The world leading tax and assurance organization discovered this through its fourth annual EY Global Center for Entrepreneurship and Innovation survey. The survey sampled the views of more than 2,000 entrepreneurs in March 2015 from around the world, representing 13 key global economies, on their economic confidence and outlook on job growth. “Separately, we surveyed 2,807 aged 18-25 in 13 key global markets. The sample represents a combination of students, workers in their first jobs and those looking for work,” the study stated.
With the various business training and counselling given by the successful entrepreneurs, the study found that entrepreneurial desire is considerably higher in sub-Saharan African. Over 30% and 20% of the entrepreneurs said they are inspiring young ones to follow their aspirations and role models for young people.

These visionary men and women, over the past four years of the survey, have proven themselves to be one of the greatest sources of sustainable economic growth. The percentage of the entrepreneurs, who guided and advised young people on how to enter the workplace increased from 26% to 44% in sub-Saharan Africa.

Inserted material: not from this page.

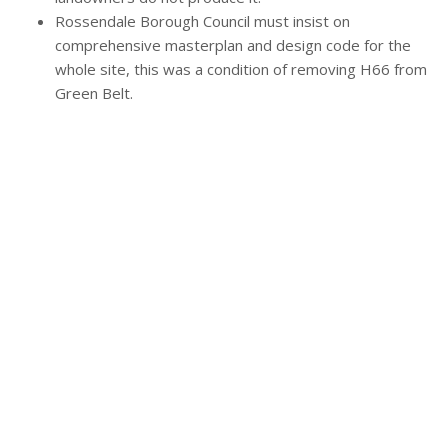
Rossendale Borough Council must insist on
comprehensive masterplan and design code for the
whole site, this was a condition of removing H66 from
Green Belt.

The study came at a time, when established entrepreneur, Mr Tony Elumelu, the founder and chairman, Tony Elumelu Foundation (TEF), has said that Africa has a number of young people with incredible dreams and business ideas but without the experience or the access to mentoring and support required in order to build a bankable business plan. “With no access to the right resources and lack of know-how, the ideas remain dreams in the hearts of the young African population.”